* What you need to do *
Please repeat all the entries. Nothing may differ.
Content starts
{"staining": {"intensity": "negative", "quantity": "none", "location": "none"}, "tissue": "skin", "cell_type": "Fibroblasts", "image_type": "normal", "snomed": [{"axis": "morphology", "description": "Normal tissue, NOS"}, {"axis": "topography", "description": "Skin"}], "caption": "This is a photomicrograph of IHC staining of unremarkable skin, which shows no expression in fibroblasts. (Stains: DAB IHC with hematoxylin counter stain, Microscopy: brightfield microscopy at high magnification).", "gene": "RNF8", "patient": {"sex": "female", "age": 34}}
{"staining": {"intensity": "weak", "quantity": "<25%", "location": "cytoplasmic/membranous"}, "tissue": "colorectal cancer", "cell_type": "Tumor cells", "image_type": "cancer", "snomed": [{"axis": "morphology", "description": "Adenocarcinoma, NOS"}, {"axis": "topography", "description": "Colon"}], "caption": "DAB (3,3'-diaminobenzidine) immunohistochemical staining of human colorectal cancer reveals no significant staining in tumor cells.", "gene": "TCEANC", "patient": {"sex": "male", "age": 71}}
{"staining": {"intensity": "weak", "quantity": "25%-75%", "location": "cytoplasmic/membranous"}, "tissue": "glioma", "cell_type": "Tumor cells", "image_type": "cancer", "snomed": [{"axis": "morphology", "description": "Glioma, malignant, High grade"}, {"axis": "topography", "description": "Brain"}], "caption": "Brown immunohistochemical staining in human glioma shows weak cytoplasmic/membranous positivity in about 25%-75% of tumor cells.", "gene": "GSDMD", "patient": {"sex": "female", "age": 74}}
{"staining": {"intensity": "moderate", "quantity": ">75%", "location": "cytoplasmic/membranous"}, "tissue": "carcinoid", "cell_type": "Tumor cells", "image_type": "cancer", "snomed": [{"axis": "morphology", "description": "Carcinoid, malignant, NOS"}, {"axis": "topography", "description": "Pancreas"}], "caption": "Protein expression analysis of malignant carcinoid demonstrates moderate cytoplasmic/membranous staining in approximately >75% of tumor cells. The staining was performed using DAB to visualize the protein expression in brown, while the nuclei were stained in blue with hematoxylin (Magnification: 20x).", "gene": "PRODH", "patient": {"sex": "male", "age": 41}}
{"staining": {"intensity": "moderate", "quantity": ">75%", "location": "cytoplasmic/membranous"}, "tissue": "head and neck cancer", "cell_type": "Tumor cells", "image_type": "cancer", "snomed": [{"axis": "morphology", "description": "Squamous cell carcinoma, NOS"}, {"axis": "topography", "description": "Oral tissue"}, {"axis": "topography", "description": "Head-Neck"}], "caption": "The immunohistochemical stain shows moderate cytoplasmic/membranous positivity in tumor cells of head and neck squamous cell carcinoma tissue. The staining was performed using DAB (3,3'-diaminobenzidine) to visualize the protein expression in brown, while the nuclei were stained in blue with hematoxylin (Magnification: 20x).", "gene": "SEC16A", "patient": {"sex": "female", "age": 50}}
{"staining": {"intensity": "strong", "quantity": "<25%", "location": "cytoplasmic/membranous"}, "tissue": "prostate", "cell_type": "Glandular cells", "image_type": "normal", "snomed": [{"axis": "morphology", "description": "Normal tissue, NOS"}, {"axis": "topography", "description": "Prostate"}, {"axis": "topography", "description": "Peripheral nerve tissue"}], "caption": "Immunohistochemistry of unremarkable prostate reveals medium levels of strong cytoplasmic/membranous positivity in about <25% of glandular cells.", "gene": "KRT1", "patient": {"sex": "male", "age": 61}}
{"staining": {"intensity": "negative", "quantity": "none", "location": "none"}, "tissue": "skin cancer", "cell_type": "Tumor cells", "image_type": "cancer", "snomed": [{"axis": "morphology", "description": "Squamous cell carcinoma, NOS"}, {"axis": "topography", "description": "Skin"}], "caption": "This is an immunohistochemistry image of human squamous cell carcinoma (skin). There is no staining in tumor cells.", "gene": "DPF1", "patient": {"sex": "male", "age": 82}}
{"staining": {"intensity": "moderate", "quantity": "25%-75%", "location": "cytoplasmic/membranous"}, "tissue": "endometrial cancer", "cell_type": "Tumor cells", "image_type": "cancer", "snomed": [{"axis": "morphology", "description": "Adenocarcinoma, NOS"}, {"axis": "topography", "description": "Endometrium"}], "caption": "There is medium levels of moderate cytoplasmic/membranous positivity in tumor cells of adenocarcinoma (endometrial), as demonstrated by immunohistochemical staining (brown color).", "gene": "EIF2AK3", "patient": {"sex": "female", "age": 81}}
Content ends
* Output for this task *
{"staining": {"intensity": "negative", "quantity": "none", "location": "none"}, "tissue": "skin", "cell_type": "Fibroblasts", "image_type": "normal", "snomed": [{"axis": "morphology", "description": "Normal tissue, NOS"}, {"axis": "topography", "description": "Skin"}], "caption": "This is a photomicrograph of IHC staining of unremarkable skin, which shows no expression in fibroblasts. (Stains: DAB IHC with hematoxylin counter stain, Microscopy: brightfield microscopy at high magnification).", "gene": "RNF8", "patient": {"sex": "female", "age": 34}}
{"staining": {"intensity": "weak", "quantity": "<25%", "location": "cytoplasmic/membranous"}, "tissue": "colorectal cancer", "cell_type": "Tumor cells", "image_type": "cancer", "snomed": [{"axis": "morphology", "description": "Adenocarcinoma, NOS"}, {"axis": "topography", "description": "Colon"}], "caption": "DAB (3,3'-diaminobenzidine) immunohistochemical staining of human colorectal cancer reveals no significant staining in tumor cells.", "gene": "TCEANC", "patient": {"sex": "male", "age": 71}}
{"staining": {"intensity": "weak", "quantity": "25%-75%", "location": "cytoplasmic/membranous"}, "tissue": "glioma", "cell_type": "Tumor cells", "image_type": "cancer", "snomed": [{"axis": "morphology", "description": "Glioma, malignant, High grade"}, {"axis": "topography", "description": "Brain"}], "caption": "Brown immunohistochemical staining in human glioma shows weak cytoplasmic/membranous positivity in about 25%-75% of tumor cells.", "gene": "GSDMD", "patient": {"sex": "female", "age": 74}}
{"staining": {"intensity": "moderate", "quantity": ">75%", "location": "cytoplasmic/membranous"}, "tissue": "carcinoid", "cell_type": "Tumor cells", "image_type": "cancer", "snomed": [{"axis": "morphology", "description": "Carcinoid, malignant, NOS"}, {"axis": "topography", "description": "Pancreas"}], "caption": "Protein expression analysis of malignant carcinoid demonstrates moderate cytoplasmic/membranous staining in approximately >75% of tumor cells. The staining was performed using DAB to visualize the protein expression in brown, while the nuclei were stained in blue with hematoxylin (Magnification: 20x).", "gene": "PRODH", "patient": {"sex": "male", "age": 41}}
{"staining": {"intensity": "moderate", "quantity": ">75%", "location": "cytoplasmic/membranous"}, "tissue": "head and neck cancer", "cell_type": "Tumor cells", "image_type": "cancer", "snomed": [{"axis": "morphology", "description": "Squamous cell carcinoma, NOS"}, {"axis": "topography", "description": "Oral tissue"}, {"axis": "topography", "description": "Head-Neck"}], "caption": "The immunohistochemical stain shows moderate cytoplasmic/membranous positivity in tumor cells of head and neck squamous cell carcinoma tissue. The staining was performed using DAB (3,3'-diaminobenzidine) to visualize the protein expression in brown, while the nuclei were stained in blue with hematoxylin (Magnification: 20x).", "gene": "SEC16A", "patient": {"sex": "female", "age": 50}}
{"staining": {"intensity": "strong", "quantity": "<25%", "location": "cytoplasmic/membranous"}, "tissue": "prostate", "cell_type": "Glandular cells", "image_type": "normal", "snomed": [{"axis": "morphology", "description": "Normal tissue, NOS"}, {"axis": "topography", "description": "Prostate"}, {"axis": "topography", "description": "Peripheral nerve tissue"}], "caption": "Immunohistochemistry of unremarkable prostate reveals medium levels of strong cytoplasmic/membranous positivity in about <25% of glandular cells.", "gene": "KRT1", "patient": {"sex": "male", "age": 61}}
{"staining": {"intensity": "negative", "quantity": "none", "location": "none"}, "tissue": "skin cancer", "cell_type": "Tumor cells", "image_type": "cancer", "snomed": [{"axis": "morphology", "description": "Squamous cell carcinoma, NOS"}, {"axis": "topography", "description": "Skin"}], "caption": "This is an immunohistochemistry image of human squamous cell carcinoma (skin). There is no staining in tumor cells.", "gene": "DPF1", "patient": {"sex": "male", "age": 82}}
{"staining": {"intensity": "moderate", "quantity": "25%-75%", "location": "cytoplasmic/membranous"}, "tissue": "endometrial cancer", "cell_type": "Tumor cells", "image_type": "cancer", "snomed": [{"axis": "morphology", "description": "Adenocarcinoma, NOS"}, {"axis": "topography", "description": "Endometrium"}], "caption": "There is medium levels of moderate cytoplasmic/membranous positivity in tumor cells of adenocarcinoma (endometrial), as demonstrated by immunohistochemical staining (brown color).", "gene": "EIF2AK3", "patient": {"sex": "female", "age": 81}}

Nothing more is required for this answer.